==== Data for processing ====

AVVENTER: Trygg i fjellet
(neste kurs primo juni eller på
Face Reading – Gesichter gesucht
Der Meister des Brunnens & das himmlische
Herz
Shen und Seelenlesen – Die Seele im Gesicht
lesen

====
==== Data for processing ====

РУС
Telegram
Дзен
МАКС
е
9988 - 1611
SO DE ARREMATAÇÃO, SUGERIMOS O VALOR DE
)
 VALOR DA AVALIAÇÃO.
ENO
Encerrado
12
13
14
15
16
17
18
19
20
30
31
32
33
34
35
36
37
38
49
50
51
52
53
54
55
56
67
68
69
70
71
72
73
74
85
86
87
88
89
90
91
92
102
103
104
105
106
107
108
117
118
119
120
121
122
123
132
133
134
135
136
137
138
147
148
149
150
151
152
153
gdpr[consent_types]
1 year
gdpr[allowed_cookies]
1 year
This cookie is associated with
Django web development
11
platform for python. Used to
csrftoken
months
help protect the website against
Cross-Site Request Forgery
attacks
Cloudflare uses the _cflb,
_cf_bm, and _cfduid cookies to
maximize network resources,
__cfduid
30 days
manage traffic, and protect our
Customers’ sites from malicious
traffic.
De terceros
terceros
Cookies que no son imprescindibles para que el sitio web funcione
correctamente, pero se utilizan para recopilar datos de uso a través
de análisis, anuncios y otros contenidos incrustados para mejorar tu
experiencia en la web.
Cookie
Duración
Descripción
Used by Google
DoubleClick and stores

====

— What this task involves —
Check every line above for the string "Used" and copy those that have it.

— Answer below —
platform for python. Used to
Used by Google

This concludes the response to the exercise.